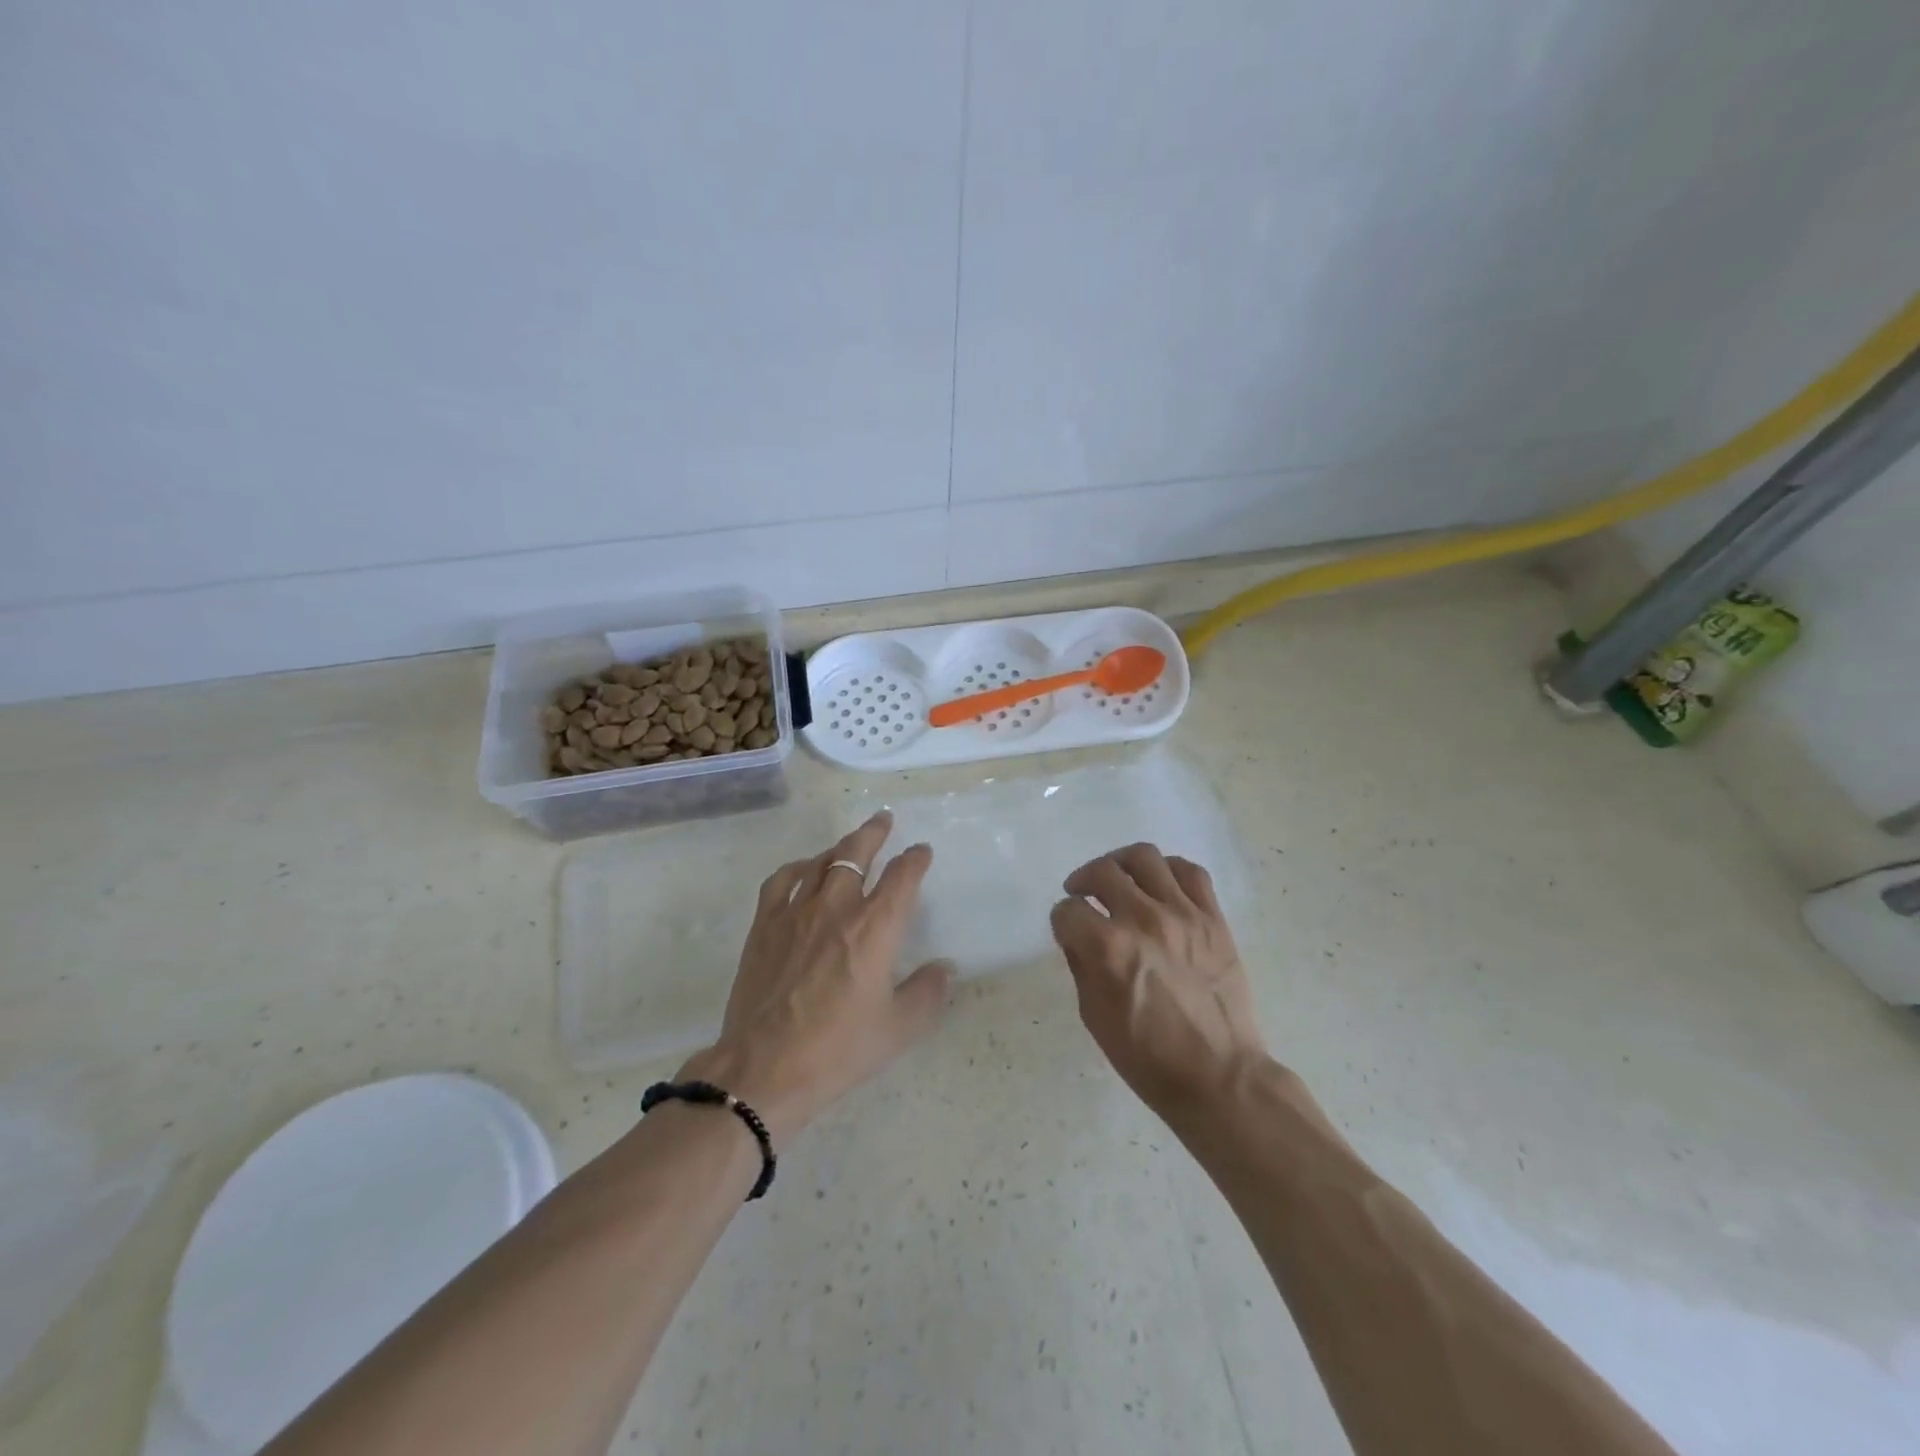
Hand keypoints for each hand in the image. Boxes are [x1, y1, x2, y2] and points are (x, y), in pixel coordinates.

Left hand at [680, 812, 950, 1145]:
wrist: (765, 1068)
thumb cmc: (839, 1049)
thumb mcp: (899, 1029)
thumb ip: (928, 993)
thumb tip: (945, 968)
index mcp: (875, 927)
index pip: (902, 877)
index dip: (915, 859)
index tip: (921, 852)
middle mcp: (838, 907)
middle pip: (857, 852)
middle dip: (874, 832)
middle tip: (884, 819)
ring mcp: (796, 912)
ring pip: (821, 861)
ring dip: (840, 846)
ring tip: (850, 842)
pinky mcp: (765, 925)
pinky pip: (782, 880)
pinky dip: (798, 867)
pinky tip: (804, 870)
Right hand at [1049, 843, 1267, 1119]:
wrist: (1220, 1077)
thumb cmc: (1148, 1057)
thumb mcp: (1094, 1016)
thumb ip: (1081, 964)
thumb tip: (1077, 934)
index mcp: (1109, 949)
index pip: (1068, 911)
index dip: (1061, 920)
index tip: (1066, 929)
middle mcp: (1144, 920)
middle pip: (1102, 872)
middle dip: (1083, 880)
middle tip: (1082, 894)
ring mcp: (1183, 915)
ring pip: (1144, 858)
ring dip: (1121, 864)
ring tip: (1119, 879)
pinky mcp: (1214, 919)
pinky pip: (1190, 872)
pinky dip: (1168, 870)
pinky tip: (1159, 885)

####################

Lines of the material in which the word "pinky" occurs are to be copied out.

pinky mcp: (765, 925)
pinky pip: (782, 880)
pinky dip: (798, 867)
pinky tip: (804, 870)
pinky mcp: (1214, 919)
pinky pip: (1190, 872)
pinky dip: (1168, 870)
pinky tip: (1159, 885)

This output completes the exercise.